Julia Luft, coordenadora de marketing da Rala Bela, lista os cinco pilares que ajudam a compreender como as marcas podem construir conexões mais relevantes com o novo consumidor.
1. Versatilidade deixou de ser diferencial e passou a ser necessidade
O novo consumidor valoriza produtos que acompanham diferentes momentos do dia a dia, e a escolha por modelagens funcionais e por peças que ampliam as possibilidades de uso mostra um comportamento cada vez mais presente: a otimização de tempo e o olhar estratégico na compra de peças que se adaptam às necessidades com praticidade.
Com isso, produtos que oferecem maior versatilidade simplificam a rotina, permitindo que a mesma roupa vá do treino a uma reunião de trabalho, reduzindo a necessidade da troca de look para cada ocasião.
2. Tecnologia quando falamos de experiência
A inovação deixou de ser percebida apenas como um atributo técnico e passou a ser avaliada pelo impacto que gera na experiência do consumidor.
Tecidos inteligentes que oferecem conforto térmico, proteção UV e secagem rápida, além de etiquetas inovadoras com conectividade NFC, ampliam a experiência de uso e simplificam a rotina. Nesse cenário, a tecnologia torna-se uma ferramenta que potencializa o bem-estar, a praticidade e a conexão entre produto e consumidor.
3. O conforto para além da sensação física
Em uma rotina acelerada marcada por múltiplas responsabilidades e constantes mudanças, o consumidor busca produtos que ofereçam tecidos suaves ao toque e modelagens que acompanham os movimentos do corpo com naturalidade.

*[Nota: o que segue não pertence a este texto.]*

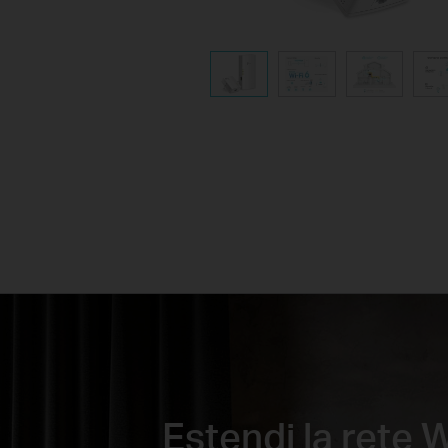
Estendi la rete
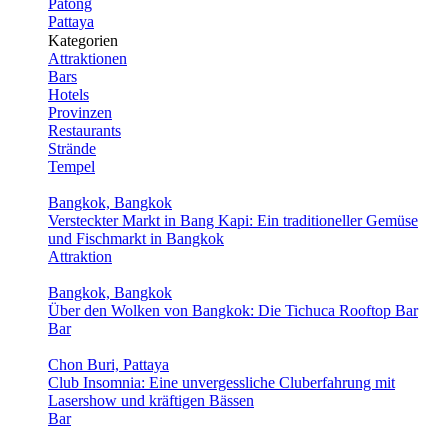
Patong
Pattaya
Kategorien
Attraktionen
Bars
Hotels
Provinzen
Restaurants
Strände
Tempel
Bangkok, Bangkok
Versteckter Markt in Bang Kapi: Ein traditioneller Gemüse
und Fischmarkt in Bangkok
Attraktion
Bangkok, Bangkok
Über den Wolken von Bangkok: Die Tichuca Rooftop Bar
Bar
Chon Buri, Pattaya
Club Insomnia: Eine unvergessliche Cluberfahrung mit
Lasershow und kräftigen Bässen
Bar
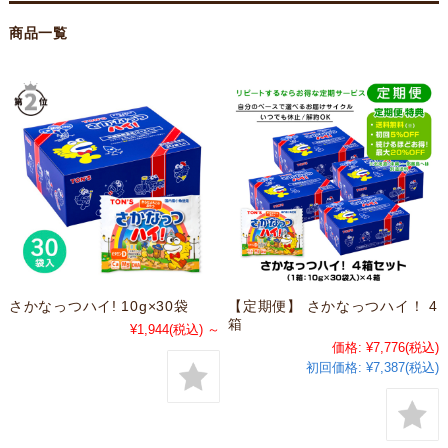
商品一覧
さかなっつハイ! 10g×30袋
【定期便】 さかなっつハイ！ 4
箱
¥1,944
(税込)
～
価格:
¥7,776
(税込)
初回価格:
¥7,387(税込)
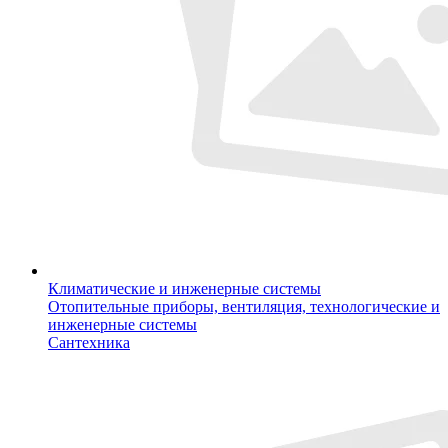
Климатические и инженерные системы
Отопительные приборы, вентиляция, технологические и
инженерные системы
Сантехника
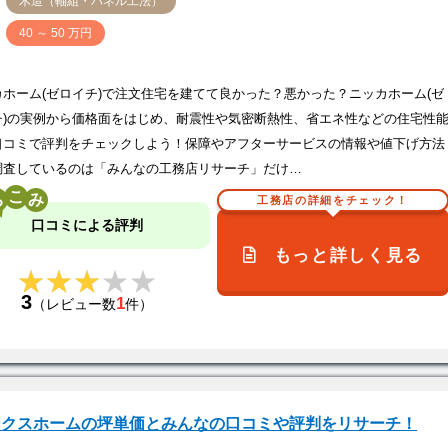
木造（軸組・パネル工法）
価
40 ～ 50 万円
カホーム(ゼロイチ)で注文住宅を建てて良かった？悪かった？ニッカホーム(ゼ
チ)の実例から価格面をはじめ、耐震性や気密断熱性、省エネ性などの住宅性
口コミで評判をチェックしよう！保障やアフターサービスの情報や値下げ方法
調査しているのは「みんなの工務店リサーチ」だけ…
こ
工務店の詳細をチェック！
口コミによる評判
もっと詳しく見る
★★★★★
★★★★★
3
1
（レビュー数
件）
ンクスホームの坪単価とみんなの口コミや評判をリサーチ！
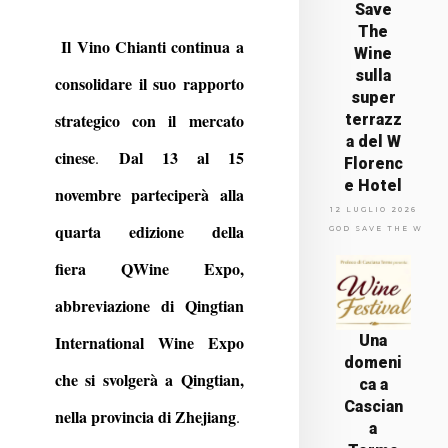
Save
The
Il Vino Chianti continua a
Wine
sulla
consolidare il suo rapporto
super
strategico con il mercato
terrazz
a del W
cinese
Dal 13 al 15
.
Florenc
e Hotel
novembre parteciperà alla
12 LUGLIO 2026
quarta edizione della
GOD SAVE THE WINE
fiera
QWine
Expo,
abbreviazione di Qingtian
International Wine Expo
Una
domeni
che si svolgerà a Qingtian,
ca a
Cascian
nella provincia di Zhejiang
.
a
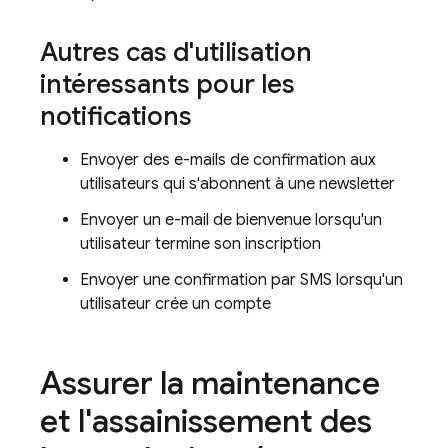
Autres cas d'utilisation
intéressants pour les
notifications
Envoyer des e-mails de confirmation aux
utilisateurs qui s'abonnent à une newsletter
Envoyer un e-mail de bienvenue lorsqu'un
utilisateur termine son inscription
Envoyer une confirmation par SMS lorsqu'un
utilisateur crée un compte
Assurer la maintenance
et l'assainissement des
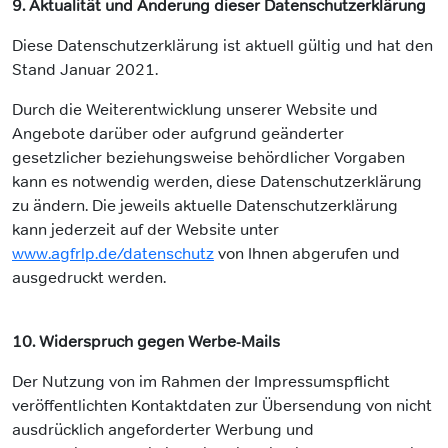
9. Aktualität und Änderung dieser Datenschutzerklärung
Diese Datenschutzerklärung ist aktuell gültig und hat den
Stand Januar 2021.
Durch die Weiterentwicklung unserer Website und
Angebote darüber oder aufgrund geänderter
gesetzlicher beziehungsweise behördlicher Vorgaben
kann es notwendig werden, diese Datenschutzerklärung
zu ändern. Die jeweils aktuelle Datenschutzerklärung
kann jederzeit auf der Website unter
www.agfrlp.de/datenschutz
von Ihnen abgerufen und
ausgedruckt werden.
10. Widerspruch gegen Werbe-Mails
Der Nutzung von im Rahmen der Impressumspflicht
veröffentlichten Kontaktdaten zur Übersendung von nicht
ausdrücklich angeforderter Werbung und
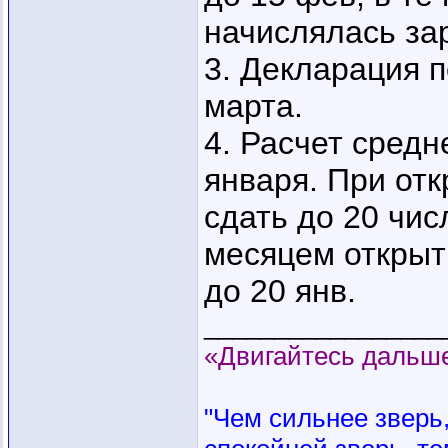
начислялась зар
3. Декларация п
марта.
4. Расчет средн
января. При от
сдать до 20 чис
месяцем открыт
до 20 янв.
_________________
«Двигайтесь дальше
"Чем сильнее зверь, 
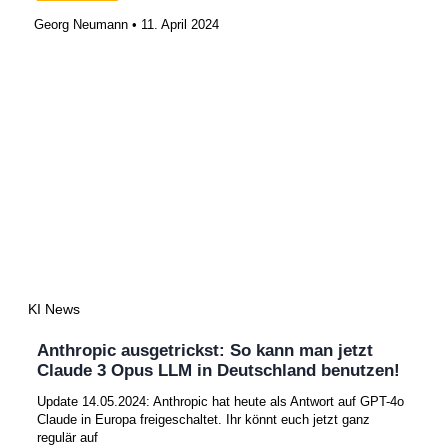
Georg Neumann
11. April 2024
KI News
Anthropic ausgetrickst: So kann man jetzt
Claude 3 Opus LLM in Deutschland benutzen!
Update 14.05.2024: Anthropic hat heute als Antwort auf GPT-4o
Claude in Europa freigeschaltet. Ihr könnt euch jetzt ganz
regulär auf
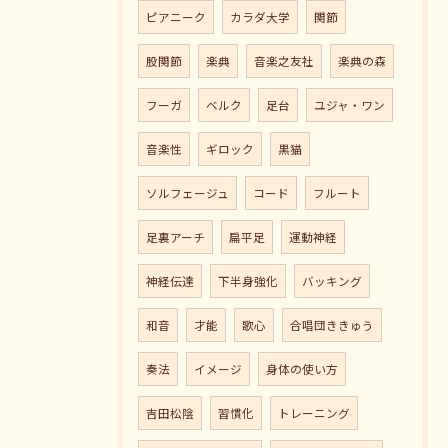
ピアニーク
カラダ大学
関節
股関節
楽典
音楽之友社
楽典の森
フーガ
ベルク
足台
ユジャ・ワン
音楽性
ギロック
黒猫
ソルフェージュ
コード
フルート
足裏アーチ
扁平足
運動神経
神経伝達
下半身強化
バッキング
和音
才能
歌心
合唱団ききゅう
奏法
イメージ
身体の使い方
吉田松陰
習慣化
トレーニング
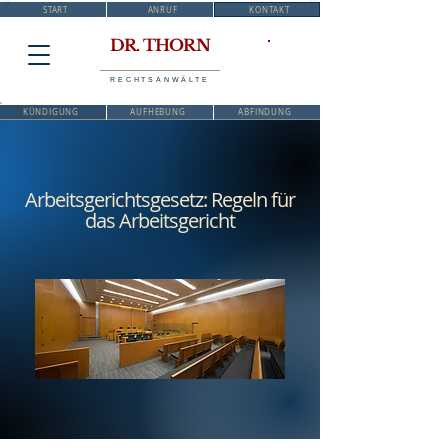
START
ANRUF
KONTAKT
DR. THORN
RECHTSANWÄLTE
KÜNDIGUNG
AUFHEBUNG
ABFINDUNG
Arbeitsgerichtsgesetz: Regeln für
das Arbeitsgericht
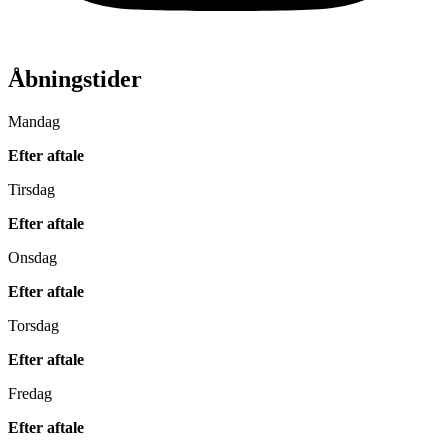
Åbningstider
Mandag
Efter aftale
Tirsdag
Efter aftale
Onsdag
Efter aftale
Torsdag
Efter aftale
Fredag
Efter aftale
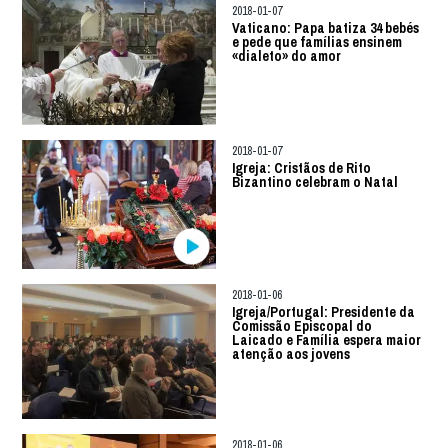
2018-01-07
Vaticano: Papa batiza 34 bebés
e pede que famílias ensinem
«dialeto» do amor
2018-01-07
Igreja: Cristãos de Rito
Bizantino celebram o Natal
2018-01-06
Igreja/Portugal: Presidente da
Comissão Episcopal do
Laicado e Família espera maior
atenção aos jovens
2018-01-06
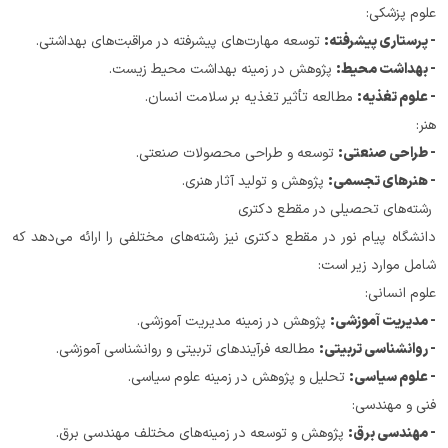
علوم پزشکی:
- پرستاری پیشرفته:
 توسعه مهارت‌های پیشرفته در مراقبت‌های بهداشتی.
- بهداشت محیط:
 پژوهش در زمینه بهداشت محیط زیست.
- علوم تغذیه:
 مطالعه تأثیر تغذیه بر سلامت انسان.
هنر:
- طراحی صنعتی:
 توسعه و طراحی محصولات صنعتی.
- هنرهای تجسمی:
 پژوهش و تولید آثار هنری.
 رشته‌های تحصیلی در مقطع دکتری
دانشگاه پیام نور در مقطع دکتری نیز رشته‌های مختلفی را ارائه می‌دهد که 
شامل موارد زیر است:
علوم انسانی:
- مدیریت آموزشی:
 پژوهش در زمینه مدیریت آموزشی.
- روانشناسی تربیتی:
 مطالعه فرآیندهای تربیتی و روانشناسی آموزشی.
- علوم سیاسی:
 تحلیل و پژوهش در زمینه علوم سیاسی.
فنی و مهندسی:
- مهندسی برق:
 پژوهش و توسعه در زمینه‌های مختلف مهندسی برق.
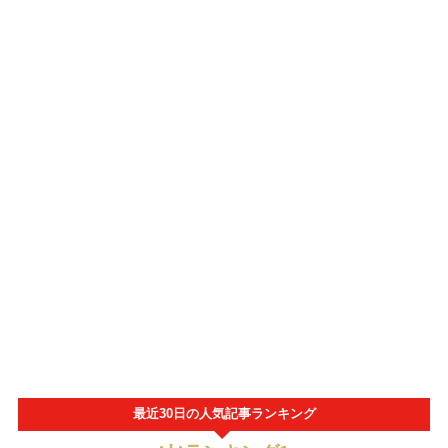
最近30日の人気記事ランキング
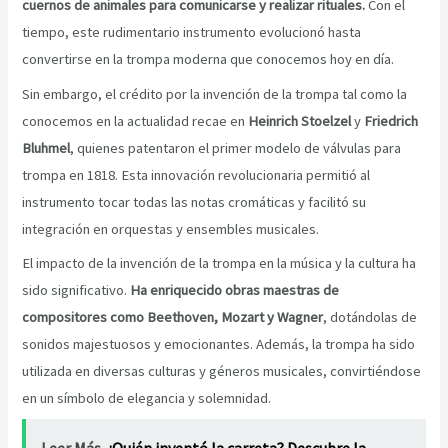
cuernos de animales para comunicarse y realizar rituales.
Con el
tiempo, este rudimentario instrumento evolucionó hasta
convertirse en la trompa moderna que conocemos hoy en día.
Sin embargo, el crédito por la invención de la trompa tal como la
conocemos en la actualidad recae en
Heinrich Stoelzel
y
Friedrich
Bluhmel
, quienes patentaron el primer modelo de válvulas para
trompa en 1818. Esta innovación revolucionaria permitió al
instrumento tocar todas las notas cromáticas y facilitó su
integración en orquestas y ensembles musicales.
El impacto de la invención de la trompa en la música y la cultura ha
sido significativo.
Ha enriquecido obras maestras de
compositores como Beethoven, Mozart y Wagner
, dotándolas de
sonidos majestuosos y emocionantes. Además, la trompa ha sido
utilizada en diversas culturas y géneros musicales, convirtiéndose
en un símbolo de elegancia y solemnidad.
Leer Más
¿Quién inventó la carreta? Descubre la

Mais do que proporcionar conforto físico, o vestir “conforto” deixa de atender apenas a uma necessidade funcional e passa a contribuir para a qualidade de vida, proporcionando uma experiência mais leve, prática e acolhedora para promover bem-estar ao longo do dia.
4. A autenticidade se torna um ativo de valor
Em um cenário marcado pela inteligência artificial, pela produção acelerada de conteúdo e estímulos digitais, cresce o interesse por marcas que demonstram identidade, transparência e coerência.
Mais do que consumir produtos, as pessoas buscam compreender sua origem, seus processos e os valores que sustentam sua construção. Histórias reais, trajetórias consistentes e relações genuínas passam a gerar mais identificação.
Essa mudança reforça a importância de destacar não apenas o que é produzido, mas também quem está por trás da criação, valorizando o conhecimento, a experiência e os vínculos construídos ao longo do tempo.
5. As experiências presenciais ganham novo valor
Em um cenário cada vez mais digitalizado, cresce o desejo por experiências presenciais. Após um longo tempo com foco em interações digitais, o consumidor volta a valorizar o ambiente físico, buscando vivências que proporcionem significado para além do consumo.
Nesse contexto, eventos, ativações, encontros e espaços de relacionamento criam oportunidades para que as pessoas se conectem com histórias e interesses que compartilham em comum. Essa construção de vínculos acontece por meio de experiências autênticas que aproximam os consumidores da marca, fortalecendo o senso de pertencimento, ganhando um novo valor.